Bu sözcük "kabul etmeme, geri çevirmek" anlamındaki "ر د د redd" sözcüğü türevlerinden إفتعالiftiâl babından mastar olup Kalıp anlamı " bir etki ile reddetme, geri çevirmek" demektir. Bunun isim hali " الردةridde"dir.

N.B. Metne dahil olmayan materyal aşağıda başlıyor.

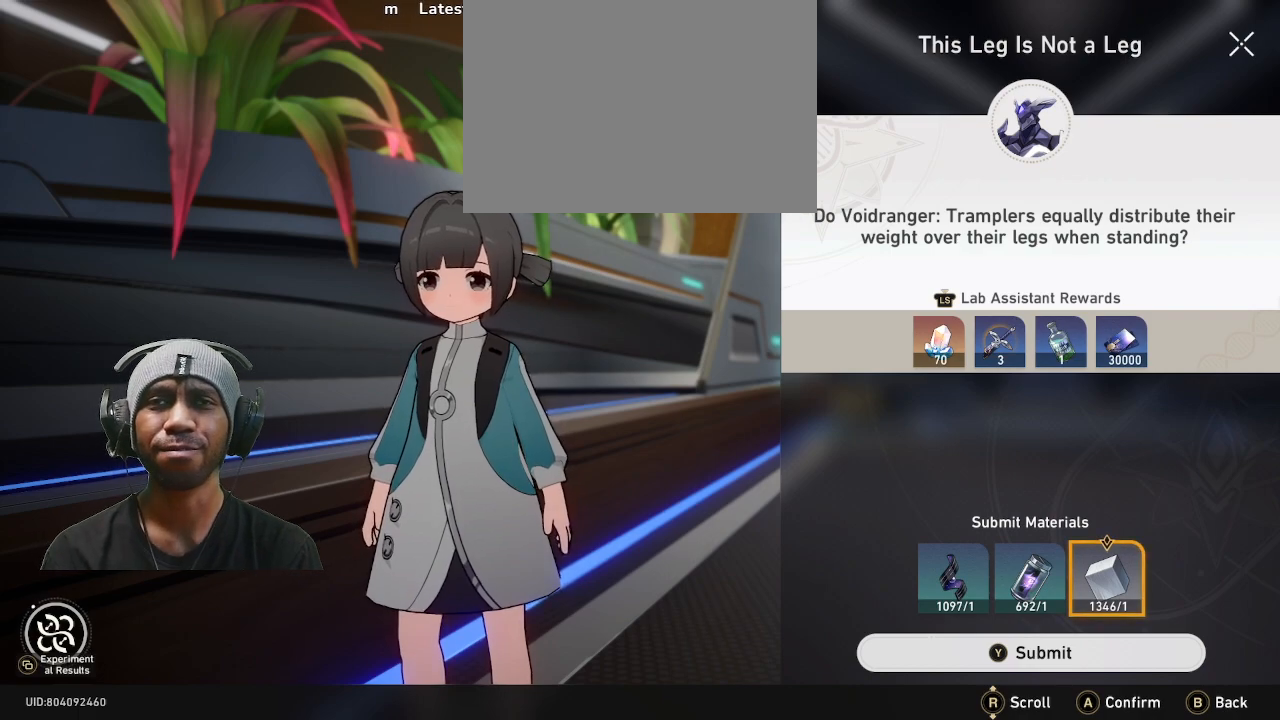
{"dt_ms": 500, "buttons": ["R2"], "left_stick": "center", "right_stick": "center", "events": []}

Terim olarak ise; "Bir Müslümanın İslâm dinini terk etmesine veya başka bir dine dönmesine" denilmektedir. Hak dinden dönen kimseye de " المرتدmürted" denir.
Sözcüğün kalıp anlamı dikkate alındığında, dinden dönme olayının hariçteki bir etki ile yapıldığı anlamı vardır. Yani akıllı, objektif olan birisinin kendisinin böyle bir şey yapmayacağını; bunu ancak bir başkasının etkisiyle yapabileceği anlamı vardır.
Allah, insana temyiz yetisini verdikten sonra elçi gönderip kitap indirerek doğruyu da göstermiş ve kişiyi özgür iradesiyle baş başa bırakmıştır. Kimse Müslüman olmaya zorlanamaz.
Bakara/256, İnsan/2, 3, Yûnus/99, Kehf/29, İnsan/29, En'âm/35, 104-107, 149; Ra'd/31; Şu'arâ/3-4; Hûd/15, 28; Kâfirûn/6; Yûnus/99, 108; Teğâbün/2; Zümer/7, 15; Nahl/9, 36, 93, 99; Secde/13; Mâide/48; İsrâ/15, 18; Şûrâ/20, 48; Ğâşiye/21-22; Nisâ/80; Beled/10, Fussilet/40.
Ayetlerde, dinde zorlamanın/tiksindirmenin olmadığı ve olmaması gerektiği gerekçeleriyle açıklanmaktadır.
Allah, insanlara irâde ve seçme hakkı tanımıştır. İnanç bir gönül işi olduğundan insanların kalplerine nüfuz etmek ve beyinlerini kontrol etmek mümkün değildir. İnanç konusunda insanları zorlamanın, ikiyüzlü kimseler üretmekten başka bir işe yaramadığı tecrübeyle sâbittir. Ayrıca cebr/zorlama ve baskı, imtihan esprisine de aykırıdır. O nedenle Yüce Allah insanları bu konuda özgür bırakmıştır.
Müslüman olduktan sonra akıl ve vicdanının aksi davranışla İslâm'ı terk edenlerin dünya ve ahirette karşılaşacakları tehlikeler de açıklanmıştır:
Bakara/217, Al-i Imran/83-91, 106 Nisa/ 115, 137, Maide/54, Nahl/106.
Bu ayetlerde Allah, ahırette cezayı göze alarak herkesin dinden dönebileceğini bildirmesine rağmen rivayetler ile dinden dönenin öldürüleceği hükmünü dine sokmuşlardır: (Buhârî, Cihad, 148, İ'tisâm, 28, Buhârî, Diyât, 6, Kasâme, 25, 26). (Ebû Dâvud, Zekât, l), (Ebû Dâvud, Cihâd, 90)
Tekfir Bazı Müslümanlar, kendi din anlayışlarına uymayan bir anlayış ve inancın sahiplerini hemen tekfîr edip hemen kâfir damgasını basıyorlar.
Bu hususta unutulmaması ve uyulması gereken ilkeler vardır. Öz olarak:
- Lüzûm-i küfür değil, iltizâm-ı küfür küfrü gerektirir.
- Te'vil, tekfiri gerektirmez.
- Tekfir kararı, şahıslara bırakılmış değildir. Herkes önüne gelene kâfir, müşrik, mürted damgası vuramaz. Bu konuda İslâm mahkemesi karar verir. Bu yetkiyi şahıslar kullanamazlar.
İrtidat ve mürted konusu ile ilgili rivayetler esas alınarak yüzlerce hüküm ortaya konulmuştur. Esas olan ise Kur'an'daki hükümlerdir.